I do understand that querying a non-existent key in a defaultdict the way I do will add items to the defaultdict. That is why it is fair to compare my 2nd code snippet to my first one in terms of performance.
import numpy as num
from collections import defaultdict
topKeys = range(16384)
keys = range(8192)
table = dict((k,defaultdict(int)) for k in topKeys)
dat = num.zeros((16384,8192), dtype="int32")
print "looping begins"
#how much memory should this use? I think it shouldn't use more that a few
#times the memory required to hold (16384*8192) int32's (512 mb), but
#it uses 11 GB!
for k in topKeys:
for j in keys:
dat[k,j] = table[k][j]
print "done"
What is going on here? Furthermore, this similar script takes eons to run compared to the first one, and also uses an absurd quantity of memory.
topKeys = range(16384)
keys = range(8192)
table = [(j,0) for k in topKeys for j in keys]

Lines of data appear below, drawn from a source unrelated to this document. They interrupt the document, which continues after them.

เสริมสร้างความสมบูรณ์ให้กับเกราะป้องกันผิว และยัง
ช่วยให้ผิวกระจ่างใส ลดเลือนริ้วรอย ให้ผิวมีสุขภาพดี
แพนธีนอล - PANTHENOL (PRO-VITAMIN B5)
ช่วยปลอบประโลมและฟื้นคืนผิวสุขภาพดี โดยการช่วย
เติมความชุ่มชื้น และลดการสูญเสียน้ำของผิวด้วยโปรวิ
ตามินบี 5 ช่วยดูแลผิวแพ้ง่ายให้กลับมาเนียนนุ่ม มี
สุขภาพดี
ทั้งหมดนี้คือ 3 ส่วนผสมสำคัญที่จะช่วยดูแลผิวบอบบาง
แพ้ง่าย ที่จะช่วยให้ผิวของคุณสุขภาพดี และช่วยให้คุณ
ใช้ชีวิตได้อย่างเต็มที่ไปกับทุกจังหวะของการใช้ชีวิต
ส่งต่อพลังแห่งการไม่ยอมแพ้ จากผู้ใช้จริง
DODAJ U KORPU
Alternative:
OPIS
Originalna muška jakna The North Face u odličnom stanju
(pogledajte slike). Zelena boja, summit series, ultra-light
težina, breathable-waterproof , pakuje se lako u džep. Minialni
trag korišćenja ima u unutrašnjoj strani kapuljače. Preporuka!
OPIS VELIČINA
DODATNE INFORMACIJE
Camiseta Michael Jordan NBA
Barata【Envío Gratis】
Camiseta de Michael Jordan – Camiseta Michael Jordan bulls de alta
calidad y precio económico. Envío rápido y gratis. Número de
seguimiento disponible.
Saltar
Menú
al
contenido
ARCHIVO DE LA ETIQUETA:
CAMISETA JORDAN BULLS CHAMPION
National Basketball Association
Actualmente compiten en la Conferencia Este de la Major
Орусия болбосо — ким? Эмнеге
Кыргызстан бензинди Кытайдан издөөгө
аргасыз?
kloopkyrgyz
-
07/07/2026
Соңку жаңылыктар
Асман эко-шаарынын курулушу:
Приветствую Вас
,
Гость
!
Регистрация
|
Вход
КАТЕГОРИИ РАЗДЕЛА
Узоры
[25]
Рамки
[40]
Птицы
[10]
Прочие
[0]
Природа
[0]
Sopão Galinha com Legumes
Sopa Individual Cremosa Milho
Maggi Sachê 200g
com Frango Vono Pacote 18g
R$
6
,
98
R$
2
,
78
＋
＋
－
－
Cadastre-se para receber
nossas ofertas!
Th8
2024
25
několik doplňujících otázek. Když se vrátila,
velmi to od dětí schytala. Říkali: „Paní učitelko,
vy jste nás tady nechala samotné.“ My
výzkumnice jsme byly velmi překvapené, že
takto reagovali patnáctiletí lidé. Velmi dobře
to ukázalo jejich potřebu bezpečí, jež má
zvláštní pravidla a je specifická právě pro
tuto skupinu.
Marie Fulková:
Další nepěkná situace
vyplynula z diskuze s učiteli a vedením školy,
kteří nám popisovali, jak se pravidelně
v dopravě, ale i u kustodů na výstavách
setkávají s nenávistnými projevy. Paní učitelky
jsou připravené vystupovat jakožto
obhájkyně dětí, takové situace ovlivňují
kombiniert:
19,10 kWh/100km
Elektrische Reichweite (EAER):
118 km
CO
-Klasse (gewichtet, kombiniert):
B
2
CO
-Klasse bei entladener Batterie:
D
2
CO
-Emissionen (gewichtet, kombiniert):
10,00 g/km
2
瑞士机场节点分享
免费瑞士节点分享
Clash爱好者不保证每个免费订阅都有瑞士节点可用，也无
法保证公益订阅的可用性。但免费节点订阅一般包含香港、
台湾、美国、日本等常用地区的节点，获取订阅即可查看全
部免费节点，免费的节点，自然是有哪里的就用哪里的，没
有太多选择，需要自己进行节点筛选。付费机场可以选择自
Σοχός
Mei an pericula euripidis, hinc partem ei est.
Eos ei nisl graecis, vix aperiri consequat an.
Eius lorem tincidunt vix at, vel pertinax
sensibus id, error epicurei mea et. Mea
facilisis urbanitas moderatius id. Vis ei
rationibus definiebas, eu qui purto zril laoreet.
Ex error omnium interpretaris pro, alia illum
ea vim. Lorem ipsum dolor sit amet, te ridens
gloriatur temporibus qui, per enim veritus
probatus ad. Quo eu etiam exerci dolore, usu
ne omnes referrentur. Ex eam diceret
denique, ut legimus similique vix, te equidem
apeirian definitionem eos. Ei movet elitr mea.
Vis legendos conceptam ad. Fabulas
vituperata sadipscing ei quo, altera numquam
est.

I guess python ints might be 64 bit ints, which would account for some of this, but do these relatively natural and simple constructions really produce such a massive overhead? I guess these scripts show that they do, so my question is: what exactly is causing the high memory usage in the first script and the long runtime and high memory usage of the second script and is there any way to avoid these costs?
Edit: Python 2.6.4 on 64 bit machine.
Edit 2: I can see why, to a first approximation, my table should take up 3 GB 16384*8192*(12+12) bytes and 6GB with a defaultdict load factor that forces it to reserve double the space. Then inefficiencies in memory allocation eat up another factor of 2.
So here are my remaining questions: Is there a way for me to tell it to use 32 bit ints somehow?
And why does my second code snippet take FOREVER to run compared to the first one? The first one takes about a minute and I killed the second one after 80 minutes.